Ambil dari teks tentang doa iftitah bagian mulai dari "Terima kasih." sampai "Pimpinan Pusat Muhammadiyah.", dan salin tanpa mengubah satu kata pun.

* KUTIPAN TERPILIH
----------

Pertanyaan
Assalamu’alaikum wr.wb.
Mohon
penjelasan tentang perbedaan doa iftitah dari buku produk Muhammadiyah
yang berbeda. Pertama: buku Shalat Sesuai Tuntunan Nabi saw yang disusun
oleh Bapak Syakir Jamaluddin, MA., penerbit LPPI UMY dengan kata
pengantar ketua MTT PP Muhammadiyah. Pada halaman 73 dijelaskan bahwa
doa iftitah itu ada 3 macam, yaitu: Allahumma Ba’id …,Allahu akbar Kabira … dan Wajjahtu wajhiya … . Sementara dalam buku HPT, pilihan doa iftitah hanya dua, yaitu: Allahumma ba’id baini … dan Wajjahtu wajhiya … . Kami umat yang di bawah merasa bingung membaca kedua buku ini, oleh karena itu mohon penjelasan dengan hadis shahih.
Terima kasih.
Jawaban:
Wa’alaikumussalam Wr.Wb.
Terima
kasih atas pertanyaan yang disampaikan oleh Bapak H. Mufti Muhammadi
kepada Tim Fatwa Majelis Tarjih dan Tajdid Pimpinan Pusat Muhammadiyah.
Pertanyaan yang serupa sesungguhnya banyak dilontarkan oleh warga
Muhammadiyah baik secara langsung maupun tertulis. Buku yang berjudul
“Shalat Sesuai Tuntunan Nabi saw: Mengupas
Kontroversi Hadis Sekitar Shalat” yang disusun oleh Bapak Syakir
Jamaluddin, M.A., tersebut memang banyak disoroti oleh warga
Muhammadiyah, baik terkait dengan eksistensi buku maupun beberapa materi
yang terkait seputar shalat. Terkait dengan eksistensi buku, warga
Muhammadiyah banyak yang bertanya apakah buku tersebut merupakan produk
Majelis Tarjih dan Tajdid Pimpinan Pusat (MTT PP) Muhammadiyah ataukah
bukan. Pertanyaan tersebut muncul setidaknya karena dua hal, pertama;
karena diterbitkan oleh institusi atau lembaga di lingkungan
Muhammadiyah, kedua; karena kata pengantar buku tersebut ditulis oleh
Prof. Dr. H. Syamsul Anwar, M.A. yang saat ini menjadi Ketua MTT PP
Muhammadiyah. Sedangkan dari aspek materi seputar salat yang paling
banyak disoroti, antara lain; tentang pilihan salam dan bacaan do’a iftitah pada saat salat.

----------

* INFORMASI YANG DITAMPILKAN
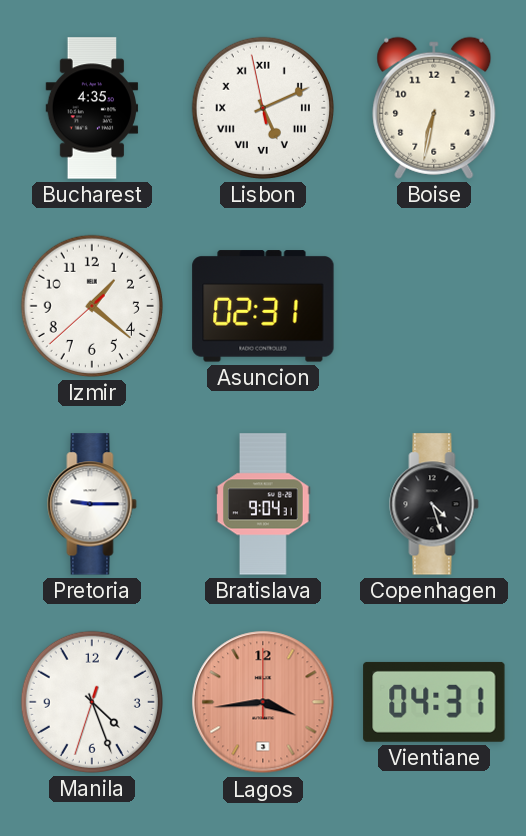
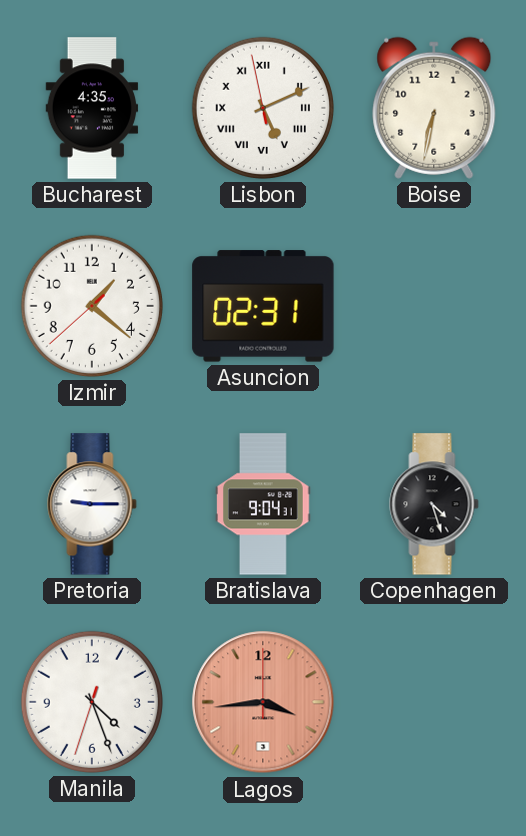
Vientiane: 04:31 -> none
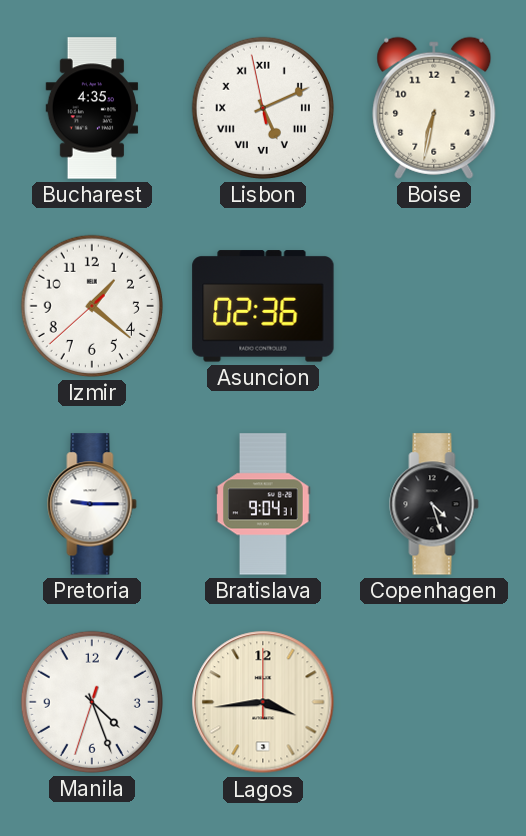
Asuncion: 02:31 -> 02:36
Lagos dial: salmon -> cream
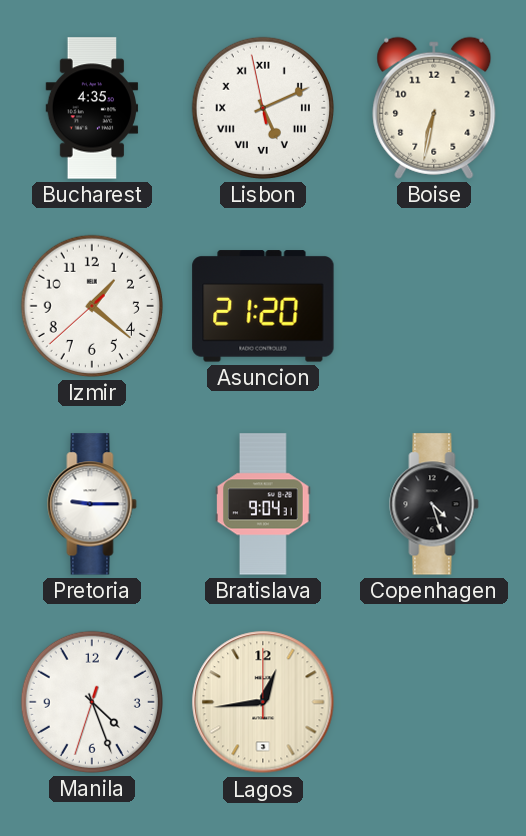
Asuncion: 02:36 -> 21:20
Lagos: 3:44 -> 12:44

----------

* HASIL LENGKAP
Terima kasih.
Jawaban:
Wa’alaikumussalam Wr.Wb.
Terima
kasih atas pertanyaan yang disampaikan oleh Bapak H. Mufti Muhammadi
kepada Tim Fatwa Majelis Tarjih dan Tajdid Pimpinan Pusat Muhammadiyah.